The U.S. Marine Corps (USMC) and U.S. Navy (USN) are considering deploying a shore-based variant of the fifth-generation over-the-horizon Naval Strike Missile (NSM), according to James Geurts, assistant secretary of the U.S. Navy for Research, Development & Acquisition (RD&A)
Geurts spoke at the 2020 National Navy Surface Association Symposium in Crystal City, Virginia, earlier this week. “It’s certainly something we’re looking at closely,” Geurts was quoted as saying during a media briefing by Jane’s on January 15.
It is unclear what the USMC will use as a launcher. One possibility is an adapted High Mobility Artillery Rocket System (HIMARS), a truck-mounted launching platform that the USMC already employs.

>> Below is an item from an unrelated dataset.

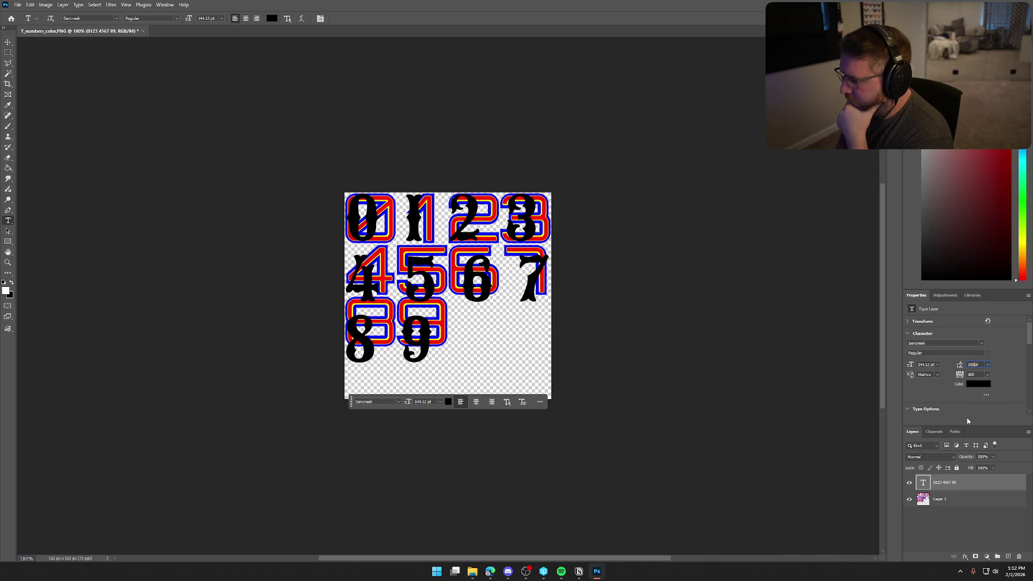
{"action": "key", "text": "Return"}
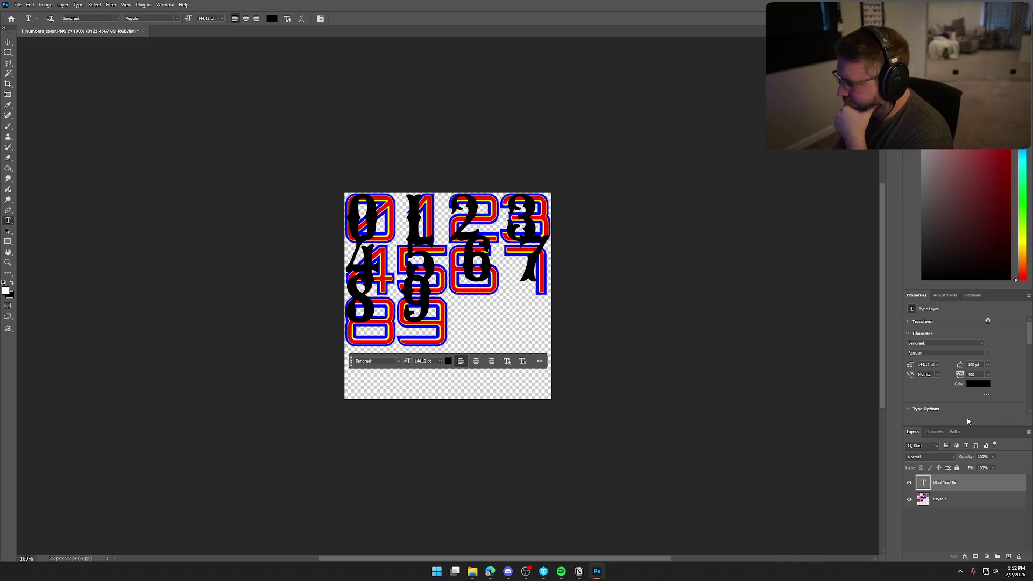
{"action": "type", "text": "1"}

The USMC tested firing HIMARS from the deck of an amphibious assault ship against shore targets in 2017. The NSM could be deployed in a similar manner.
The USMC would not be the first service to deploy a shore-based variant of the NSM. Poland’s military already fields a mobile, ground-based coastal defense version of the missile.

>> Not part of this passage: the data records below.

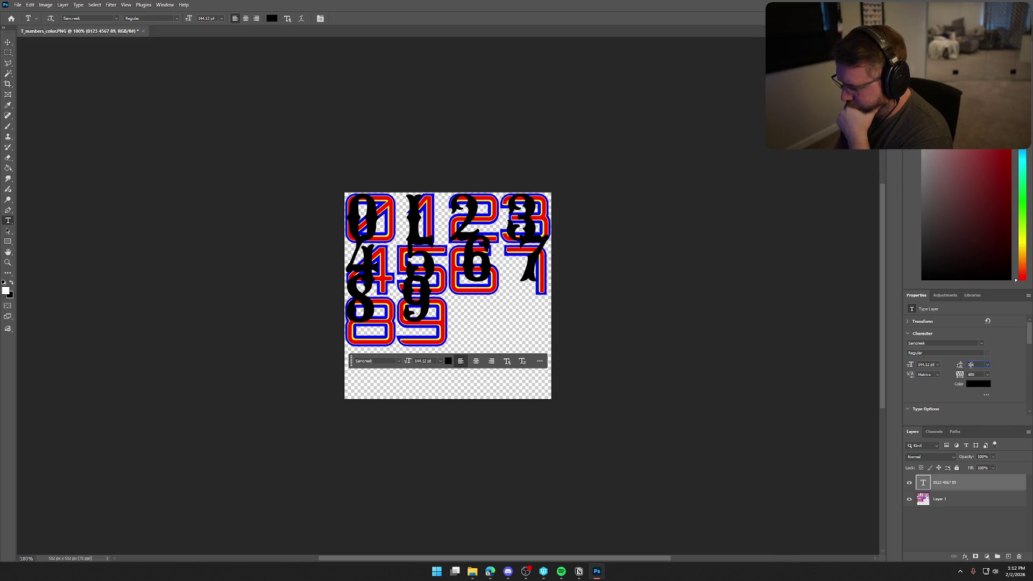
{"action": "key", "text": "Return"}
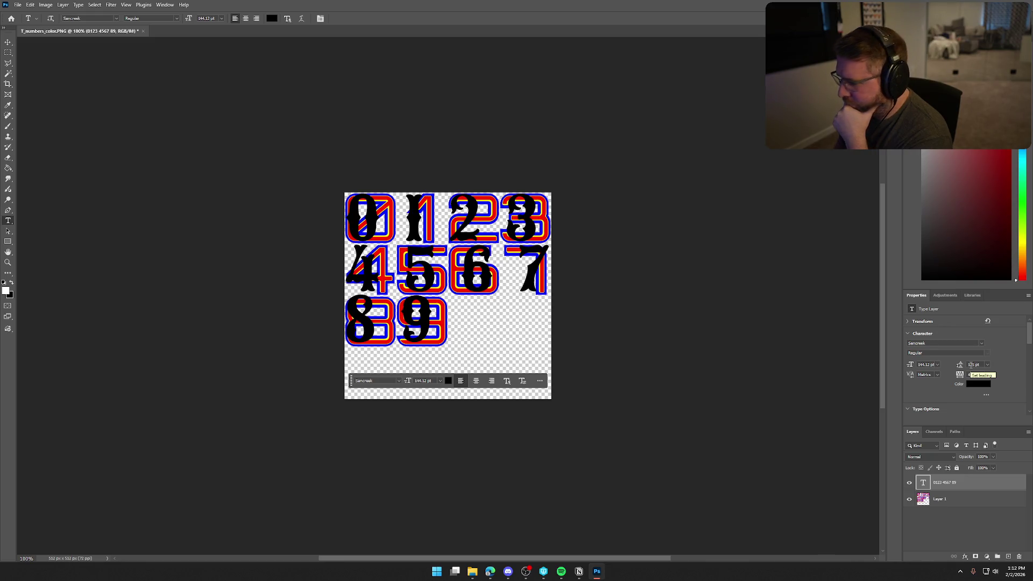
{"action": "left_click", "coordinate": [973, 365]}
{"action": "type", "text": "130"}
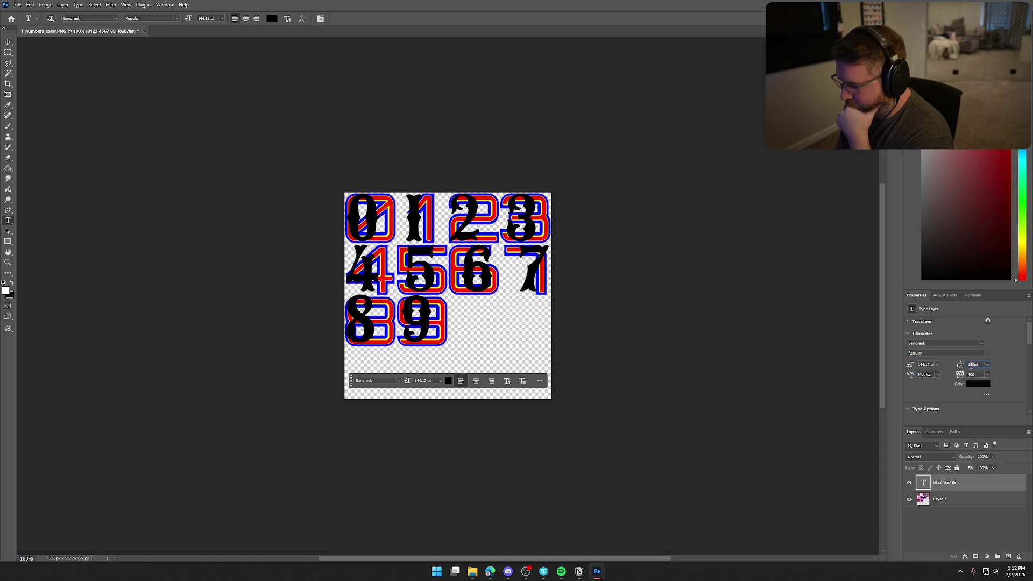
{"action": "key", "text": "Return"}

As I reported earlier this year, the NSM is capable of passively detecting its targets:
The NSM is the successor to Kongsberg’s Penguin short-to-medium range anti-ship guided [cruise] missile. The missile, featuring an imaging IR-seeker and inertial/GPS navigation, can strike both sea and land targets at a distance of around 185 kilometers (100 nautical miles). Carrying a 125-kilogram (276 pounds) multi-purpose blast/fragmentation warhead, the NSM is capable of reaching high subsonic speeds and can approach its targets in sea skim mode.
In 2019, the U.S. Navy deployed the Independence-class littoral combat ship (LCS) USS Gabrielle Giffords to the Indo-Pacific region carrying the NSM. As I noted at the time:
The NSM is reportedly being installed on the deck of each LCS in proprietary canister launchers.
Each LCS can be armed with up to eight NSMs. Overall, the U.S. Navy intends to procure 64 NSMs by 2023 with follow-on orders expected. It is unclear how many NSMs the USS Gabrielle Giffords carries for the duration of the warship’s deployment to the Indo-Pacific region.
Norway-based Kongsberg Gruppen and U.S. missile maker Raytheon Company were selected last year by the USN to install the NSM aboard most LCSs by 2023. The NSM is the USN’s first new anti-ship missile in decades.
As my colleague Steve Stashwick has pointed out, the NSM could be incorporated into USMC expeditionary concepts the service tested last year in the “Pacific Blitz” exercise.
“In the exercise, marines practices raiding and seizing islands, and establishing temporary bases to support supply, rearming, and repairs for aircraft,” Steve writes. “A mobile battery of [NSMs] would both help defend those bases from being attacked by an adversary’s warships as well as providing a bubble of sea control that would make an adversary navy’s movement and freedom of action more difficult.”